Newey: Puncture likely cause of Senna crash

Red Bull designer Adrian Newey believes that a puncture was the most likely cause of the crash that killed Aryton Senna and that it nearly made him leave F1.

Newey was the man responsible for the design of the FW16 that Senna was driving on the fateful day at Imola when the Brazilian legend was killed in a single-car accident.

The Briton admits that the incident has a tremendous impact on him, so much so that he still is unable to watch footage of the accident.

"The little hair I had all fell out in the aftermath," Newey told The Guardian.

"So it changed me physically. It was dreadful. Both Patrick Head [Williams’ technical director] and myself separately asked ourselves whether we wanted to continue in racing. Did we want to be involved in a sport where people can die in something we've created? Secondly, was the accident caused by something that broke through poor or negligent design? And then the court case started."

Newey and Head were charged with manslaughter and the 52-year-old admits it nearly caused him to walk away from the sport.

"For the whole team it was incredibly difficult," he explained.

"I remember the day after the race was a bank holiday Monday and some of us came in to try and trawl though the data and work out what happened. They were dark weeks.

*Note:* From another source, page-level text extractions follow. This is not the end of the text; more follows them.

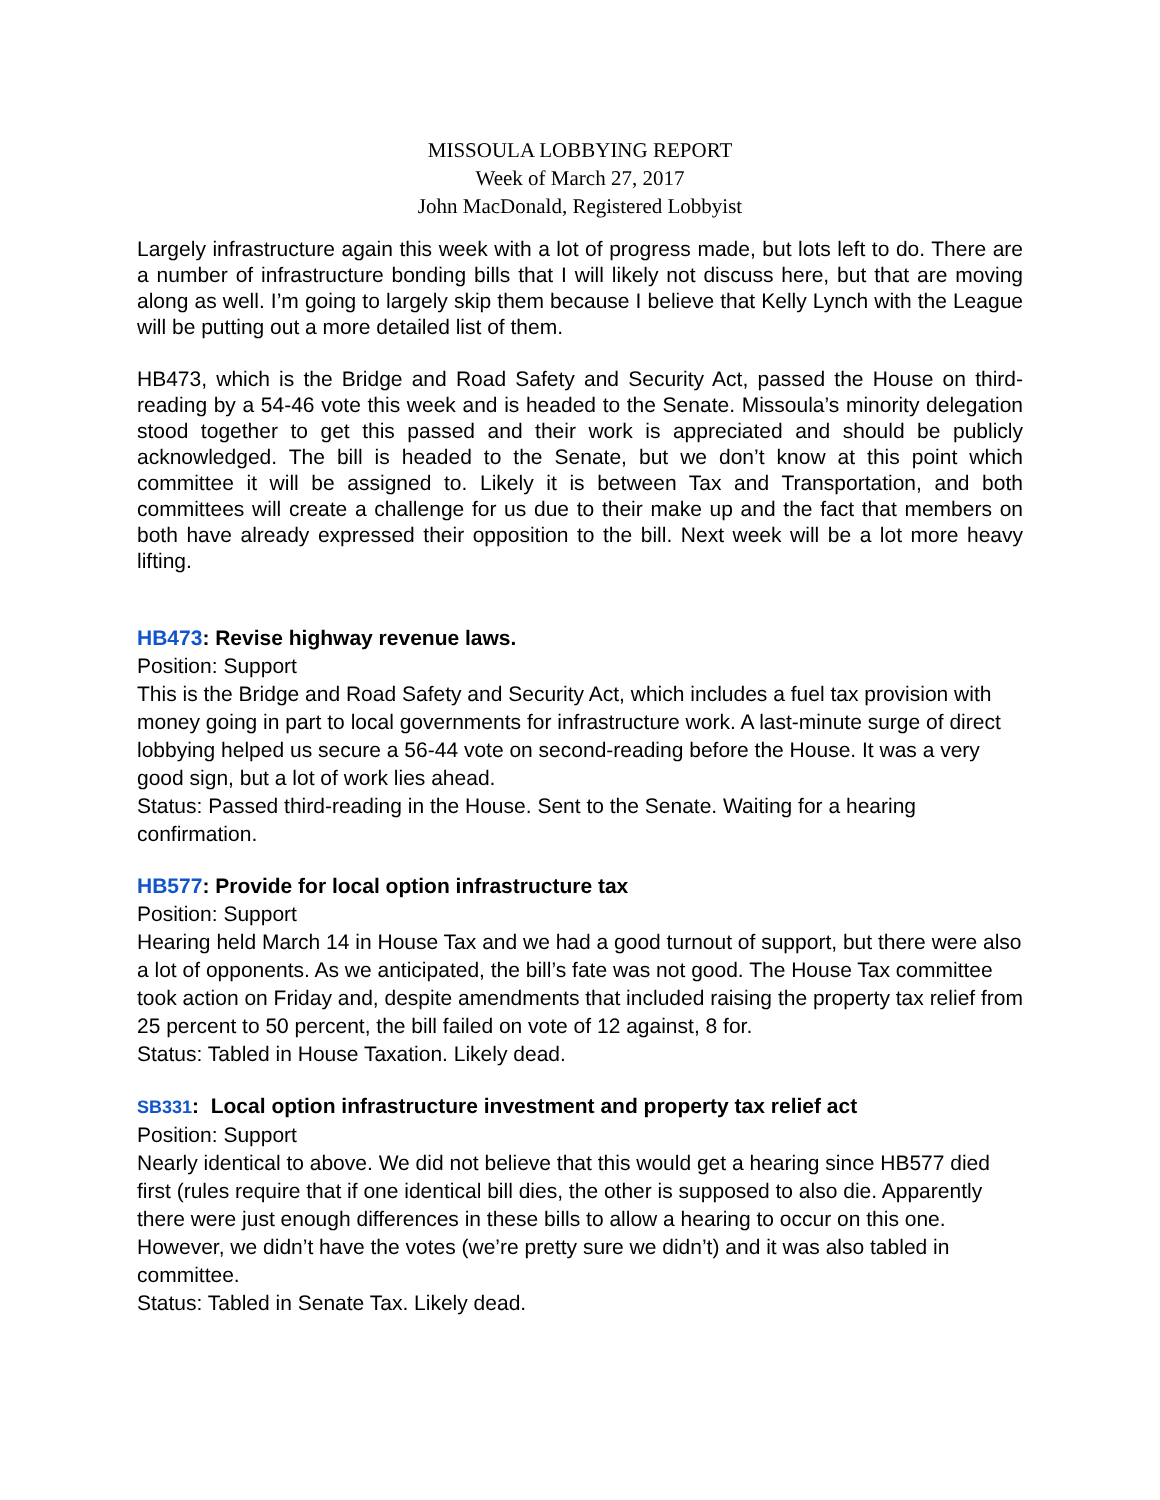MISSOULA LOBBYING REPORT
Week of March 27, 2017
John MacDonald, Registered Lobbyist
Largely infrastructure again this week with a lot of progress made, but lots left to do. There are a number of infrastructure bonding bills that I will likely not discuss here, but that are moving along as well. I’m going to largely skip them because I believe that Kelly Lynch with the League will be putting out a more detailed list of them.
HB473, which is the Bridge and Road Safety and Security Act, passed the House on third-reading by a 54-46 vote this week and is headed to the Senate. Missoula’s minority delegation stood together to get this passed and their work is appreciated and should be publicly acknowledged. The bill is headed to the Senate, but we don’t know at this point which committee it will be assigned to. Likely it is between Tax and Transportation, and both committees will create a challenge for us due to their make up and the fact that members on both have already expressed their opposition to the bill. Next week will be a lot more heavy lifting.
HB473: Revise highway revenue laws.
Position: Support
This is the Bridge and Road Safety and Security Act, which includes a fuel tax provision with money going in part to local governments for infrastructure work. A last-minute surge of direct lobbying helped us secure a 56-44 vote on second-reading before the House. It was a very good sign, but a lot of work lies ahead.
Status: Passed third-reading in the House. Sent to the Senate. Waiting for a hearing confirmation.
HB577: Provide for local option infrastructure tax
Position: Support
Hearing held March 14 in House Tax and we had a good turnout of support, but there were also a lot of opponents. As we anticipated, the bill’s fate was not good. The House Tax committee took action on Friday and, despite amendments that included raising the property tax relief from 25 percent to 50 percent, the bill failed on vote of 12 against, 8 for.
Status: Tabled in House Taxation. Likely dead.
SB331: Local option infrastructure investment and property tax relief act
Position: Support
Nearly identical to above. We did not believe that this would get a hearing since HB577 died first (rules require that if one identical bill dies, the other is supposed to also die. Apparently there were just enough differences in these bills to allow a hearing to occur on this one. However, we didn’t have the votes (we’re pretty sure we didn’t) and it was also tabled in committee.
Status: Tabled in Senate Tax. Likely dead.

"The honest truth is that no one will ever know exactly what happened. There's no doubt the steering column failed and the big question was whether it failed in the accident or did it cause the accident? It had fatigue cracks and would have failed at some point. There is no question that its design was very poor. However, all the evidence suggests the car did not go off the track as a result of steering column failure.

After a forensic analysis, Newey believes that the rear of the car "stepped out", because, "the right rear tire probably picked up a puncture from debris on the track. If I was pushed into picking out a single most likely cause, that would be it."